I am experiencing terrible sadness, anxiety, and depression that is affecting an entire family, as an elected official in a small community, being cyber bullied. I am having a very hard time getting through the pain. Also, pray for the instigator to have a softened heart because so far there is no getting through to him.
I praise God for answering my prayers and for not letting me down. We are in need of extra finances this month and asking God to once again provide for us. I own my house and have not been unable to find financing to make the needed repairs. Asking God to open up His store house to help us find the needed loan or funding.

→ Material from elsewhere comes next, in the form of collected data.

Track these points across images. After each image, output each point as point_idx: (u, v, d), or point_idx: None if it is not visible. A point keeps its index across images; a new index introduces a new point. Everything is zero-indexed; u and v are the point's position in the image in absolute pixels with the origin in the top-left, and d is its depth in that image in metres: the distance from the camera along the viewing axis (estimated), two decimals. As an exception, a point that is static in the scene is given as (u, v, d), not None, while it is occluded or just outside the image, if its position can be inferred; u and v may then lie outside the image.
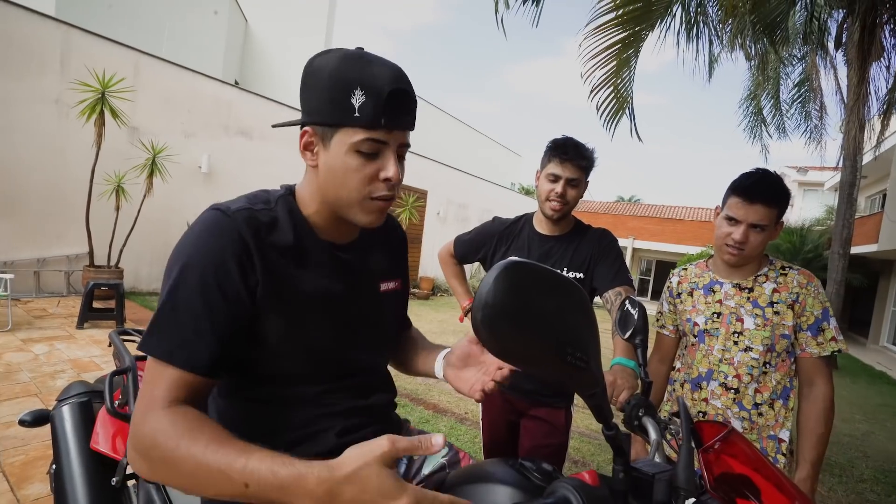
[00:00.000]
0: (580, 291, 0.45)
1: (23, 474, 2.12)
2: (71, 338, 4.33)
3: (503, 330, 0.40)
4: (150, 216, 6.32)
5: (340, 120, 0.66)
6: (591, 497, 0.45)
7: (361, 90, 0.65)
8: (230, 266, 0.64)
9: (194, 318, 0.62)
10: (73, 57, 5.95)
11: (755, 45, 5.26)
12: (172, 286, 0.63)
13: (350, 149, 0.67)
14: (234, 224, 0.66)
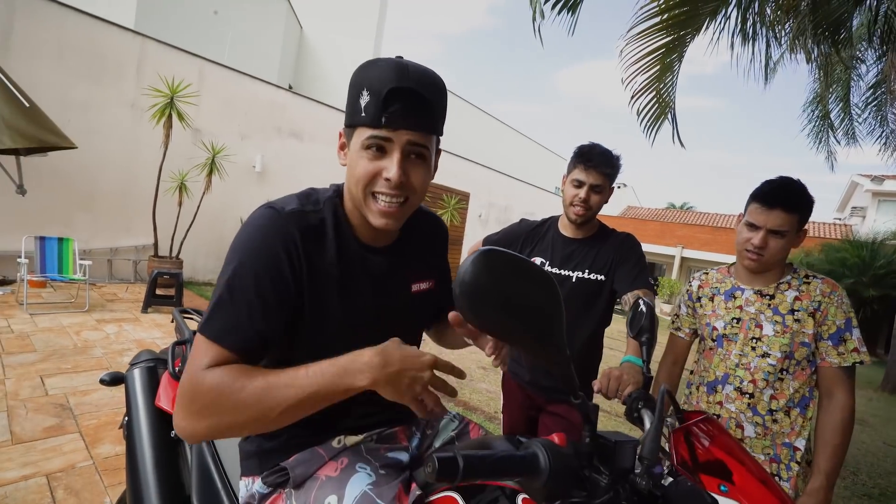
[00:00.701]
0: (547, 276, 0.53)
1: (96, 435, 2.40)
2: (136, 320, 4.76)
3: (478, 304, 0.49)
4: (208, 212, 6.80)
5: (354, 120, 0.72)
6: (557, 455, 0.53)
7: (367, 91, 0.69)
8: (282, 265, 0.70)
9: (247, 307, 0.67)
10: (148, 65, 6.53)
11: (817, 47, 4.97)
12: (230, 278, 0.68)
13: (360, 147, 0.72)
14: (286, 225, 0.71)
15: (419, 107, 0.71)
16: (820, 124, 9.84)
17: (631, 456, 0.58)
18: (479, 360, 5.26)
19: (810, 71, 6.56)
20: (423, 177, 0.76)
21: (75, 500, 1.88)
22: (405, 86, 0.68)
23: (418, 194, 0.77)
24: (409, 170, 0.73)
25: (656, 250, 19.56)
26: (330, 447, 0.80)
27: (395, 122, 0.69)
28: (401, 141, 0.71)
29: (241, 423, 0.63)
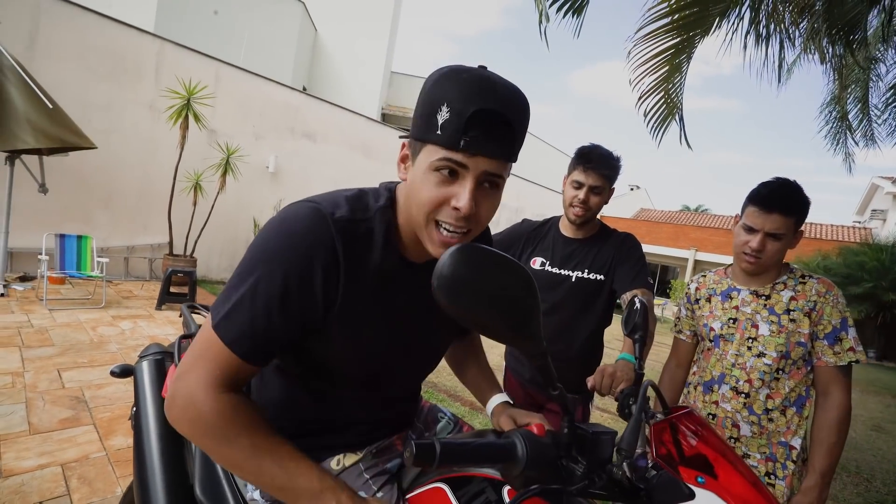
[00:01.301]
0: (524, 271, 0.55)
1: (109, 427, 2.47)
2: (151, 317, 4.87)
3: (455, 297, 0.51)
4: (222, 212, 6.93)
5: (426, 135, 0.63)
6: (535, 444, 0.55)
7: (447, 106, 0.61)
8: (315, 275, 0.64)
9: (266, 315, 0.63)
10: (166, 67, 6.68)
11: (832, 48, 4.88)
12: (258, 280, 0.63)
13: (429, 167, 0.64)
14: (330, 233, 0.65)
15: (502, 132, 0.63)
16: (837, 126, 9.64)
17: (609, 447, 0.60)
18: (487, 360, 5.26)
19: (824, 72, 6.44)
20: (492, 208, 0.68)
21: (88, 489, 1.95)
22: (491, 108, 0.60)
23: (482, 226, 0.69)
24: (479, 200, 0.65)
25: (670, 253, 19.32)
26: (330, 469, 0.81)
27: (475, 147, 0.61)
28: (477, 169, 0.63)
29: (218, 457, 0.66)
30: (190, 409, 0.63)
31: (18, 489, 1.88)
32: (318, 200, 0.68)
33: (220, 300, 0.65)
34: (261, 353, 0.65)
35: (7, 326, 3.85)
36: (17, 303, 4.62)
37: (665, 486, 0.60)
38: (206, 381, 0.63)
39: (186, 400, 0.63)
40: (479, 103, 0.60)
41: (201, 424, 0.63)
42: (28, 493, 1.86)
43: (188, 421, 0.64)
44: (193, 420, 0.63)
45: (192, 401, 0.63)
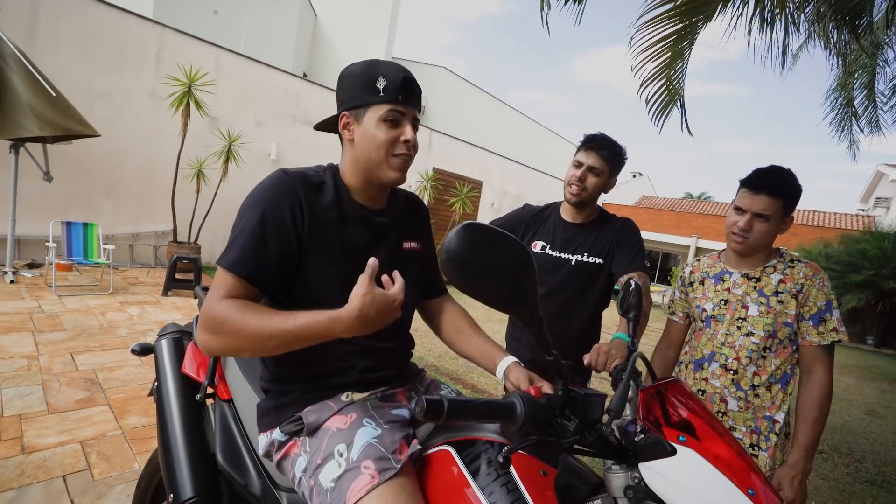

I am running out of strength to fight what feels like a daily battle. My job is not going well but my job history has not been going well in the last 2 years. It’s been a long year of unfortunate events. My husband won’t work due to social and mental issues. I want to keep my commitment to God in my marriage. I feel like that no one will help me. I can’t afford insurance, and have no time to try to get him disability without losing my job. I’m out of money and out of time but I have stayed faithful to where I feel God has put me. I have to do bible study every morning to stop crying, I’m so tired of crying every day asking him to please hurry and help me. I feel like I’ve done what he commands, yet I’m falling deeper into despair. My car needs tires and it stresses me out so much that there is nothing I can do if something happens to them. I’m rambling but I feel I have no one to talk to and I needed to vent, I just need someone to be praying with me, I don’t want to give up.
Thank you prayer partners and prayer warriors for taking the time to pray. I lift up your prayers. Pray for my schooling, employment, and financial hardship right now. Pray that the process for my 2019 State Board exam will go smoothly. A very specific situation, I ask for prayers of an individual who has had some bad events in their life and job,please pray that God can restore the situation to His purposes.